‘Ignore it,’ said Jason.
‘I was going to. I don’t want to see anybody for at least the next forty-eight hours.’
‘Forty-eight hours of shagging?’ he said hopefully.
‘Do you think we could do that?’
‘I reckon we could.’
There was a full, fat, sated silence, then Jason yawned and said, ‘You’re not kicking me out then?’
She propped herself on her elbow.
‘Don’t,’ she said, her voice catching.
‘Don’t what?’
/> ‘Just don’t. You’re here and you’re with me and I want to believe it’s going to stay that way forever.

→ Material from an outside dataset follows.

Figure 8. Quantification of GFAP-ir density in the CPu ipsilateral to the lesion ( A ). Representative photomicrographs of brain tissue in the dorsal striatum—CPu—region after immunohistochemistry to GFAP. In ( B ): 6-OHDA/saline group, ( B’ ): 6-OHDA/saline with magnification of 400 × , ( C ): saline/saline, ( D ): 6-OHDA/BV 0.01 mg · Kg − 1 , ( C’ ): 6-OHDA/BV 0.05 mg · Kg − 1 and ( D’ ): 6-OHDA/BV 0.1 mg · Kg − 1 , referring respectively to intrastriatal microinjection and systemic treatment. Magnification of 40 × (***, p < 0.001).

Let me have that, even if it’s only for tonight.’
He laughed uncertainly. ‘Why would it only be for tonight?’
‘Don’t.’
‘OK.’ He shrugged, and lay back down, while she tried to calm the storm-force thoughts in her head.
He’s a free agent now. He can go where he likes and do what he likes. Why would he want to be some celeb’s Kept Man? He has his pride, after all. And he’s young and handsome and can have who he likes. He’ll leave …
‘Jen,’ he said. ‘I love you, you know.’
Her doubts were tossed into the back of her mind. She reached for his hand.
‘I love you too.’
‘You were all I thought about when I was in there. Whether you’d still be there. Y’know. Afterwards.’
‘You thought I might not be?’
‘Well, a woman like you, why would you hang around? I know I’m not a fucking rock star, or a millionaire, or anything close.’
‘Sh. I don’t want those things. I want you.’
‘But now it’ll be in all the papers. I was worried you’d be, y’know, embarrassed. Ashamed of me. It’s one thing when it’s all a big secret and another when the whole world knows your business. I don’t think many people’ll understand it.’
‘They can get lost, then. I don’t care what they think. You can stay as long as you want. And maybe you aren’t a rock star or a millionaire but you’re a genius and you’re a good man, which is worth more than all of that.’
‘I’m not a good man! I’ve never done anyone any good in my life.’
‘Maybe not, but you can be. You will be. I have every faith in you.’
He leant over to kiss her and his dark eyes brimmed.
‘Thank you,’ he said. ‘Nobody’s ever believed in me before.’
The moment, poignant and laden as it was with emotion, was interrupted by a loud yowl from outside.
‘Bowyer,’ said Jason, leaping up out of the bed to stick his head through the half-open sash window. He whistled. ‘Here, boy. Where are you?’
‘I haven’t seen him since breakfast,’ said Jenna. ‘He’s been in that garden, all day every day, lately. I bet it’s wall-to-wall dead mice under all those weeds.’